→ **The tasks**:
**a.** Answer these questions from the Simon Jenkins biography:
(i) In which city was Jenkins born?
(ii) What award did Jenkins receive in 1998?
(iii) In what month and year did The Guardian withdraw one of Jenkins' articles from its website?
**b.** Print the passage of the Simon Jenkins biography between "Jenkins chaired the" and "Politics and Economics.", inclusive.
** start Selected text **
Sir Simon David Jenkins  (born 10 June 1943) is a British author, a newspaper columnist and editor. He was editor of the Evening Standard from 1976 to 1978 and of The Times from 1990 to 1992.

Jenkins chaired the National Trust from 2008 to 2014. He currently writes columns for The Guardian.

Early life
Jenkins was born , in Birmingham, England. His father, Daniel Thomas Jenkins, was a Welsh professor of divinity at Princeton University and a Minister in the Congregational and then United Reformed Church. He was educated at Mill Hill School and St John's College, Oxford, where he earned a degree in Philosophy, Politics and Economics.

Career

Journalism
After graduating from the University of Oxford, Jenkins initially worked at Country Life magazine, before joining the Times Educational Supplement. He was then features editor and columnist on the Evening Standard before editing the Insight pages of The Sunday Times. From 1976 to 1978 he was editor of the Evening Standard, before becoming political editor of  The Economist from 1979 to 1986. He edited The Times from 1990 to 1992, and since then has been a columnist for The Times and The Guardian. In 1998 he received the What the Papers Say Journalist of the Year award.

In January 2005, he announced he was ending his 15-year association with The Times to write a book, before joining The Guardian as a columnist. He retained a column at The Sunday Times and was a contributing blogger at The Huffington Post. He gave up both on becoming chairman of the National Trust in 2008, when he also resumed an occasional column for the Evening Standard.

Opinions
In April 2009, The Guardian withdrew one of Jenkins' articles from its website after African National Congress leader and South African president-elect Jacob Zuma sued the paper for defamation. The Guardian issued an apology, and settled the libel case for an undisclosed sum.

In February 2010, Jenkins argued in a Guardian article that British control over the Falkland Islands was an "expensive legacy of empire" and should be handed over to the Argentinian government. He argued that they could be leased back under the supervision of the United Nations and that the 2,500 or so Falkland Islanders should not have "an unqualified veto on British government policy".

In a piece in The Guardian in June 2010 he wrote that the government should "cut [defence], all £45 billion of it. ... With the end of the Cold War in the 1990s that threat [of global communism] vanished." In August 2016 he wrote in The Guardian in support of NATO membership, saying: "It is a real deterrent, and its plausibility rests on the assurance of collective response".

Jenkins voted for the UK to Remain within the European Union in the 2016 United Kingdom European Union membership referendum, arguing in The Guardian that leaving would provide Germany with dominance over the remainder of the union: "It would leave Germany effectively alone at the head of Europe, alternately hesitant and bullying".
** end Selected text **
** start Data supplied **
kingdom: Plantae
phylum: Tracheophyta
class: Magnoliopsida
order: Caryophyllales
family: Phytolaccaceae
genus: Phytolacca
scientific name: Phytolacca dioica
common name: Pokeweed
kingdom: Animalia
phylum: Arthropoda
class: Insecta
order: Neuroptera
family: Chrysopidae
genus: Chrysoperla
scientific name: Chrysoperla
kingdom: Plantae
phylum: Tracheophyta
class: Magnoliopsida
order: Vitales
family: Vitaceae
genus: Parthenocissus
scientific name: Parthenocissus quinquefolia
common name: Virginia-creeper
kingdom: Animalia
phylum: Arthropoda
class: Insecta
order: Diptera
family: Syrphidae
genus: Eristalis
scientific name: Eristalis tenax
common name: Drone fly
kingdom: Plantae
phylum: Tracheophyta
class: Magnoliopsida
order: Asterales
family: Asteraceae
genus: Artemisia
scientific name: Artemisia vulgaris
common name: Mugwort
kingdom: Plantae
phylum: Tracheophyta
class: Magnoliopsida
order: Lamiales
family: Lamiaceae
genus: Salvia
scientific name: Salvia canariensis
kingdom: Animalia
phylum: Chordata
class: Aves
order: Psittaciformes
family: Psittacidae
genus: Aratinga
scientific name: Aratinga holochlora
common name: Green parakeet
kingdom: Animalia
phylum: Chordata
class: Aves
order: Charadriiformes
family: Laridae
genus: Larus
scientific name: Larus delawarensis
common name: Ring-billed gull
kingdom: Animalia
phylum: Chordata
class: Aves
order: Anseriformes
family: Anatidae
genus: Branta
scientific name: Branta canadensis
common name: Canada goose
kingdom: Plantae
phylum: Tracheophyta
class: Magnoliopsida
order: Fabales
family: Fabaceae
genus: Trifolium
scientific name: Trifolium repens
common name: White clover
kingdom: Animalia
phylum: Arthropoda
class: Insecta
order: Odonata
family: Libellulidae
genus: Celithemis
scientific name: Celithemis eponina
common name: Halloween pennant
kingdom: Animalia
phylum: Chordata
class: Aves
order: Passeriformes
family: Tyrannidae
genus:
** end Data supplied **
→ **Solution list**:
**a.**
(i) Birmingham, England
(ii) The What the Papers Say Journalist of the Year award
(iii) April 2009

**b.**
Jenkins chaired the National Trust from 2008 to 2014. He currently writes columns for The Guardian.

Early life
Jenkins was born , in Birmingham, England. His father, Daniel Thomas Jenkins, was a Welsh professor of divinity at Princeton University and a Minister in the Congregational and then United Reformed Church. He was educated at Mill Hill School and St John's College, Oxford, where he earned a degree in Philosophy, Politics and Economics.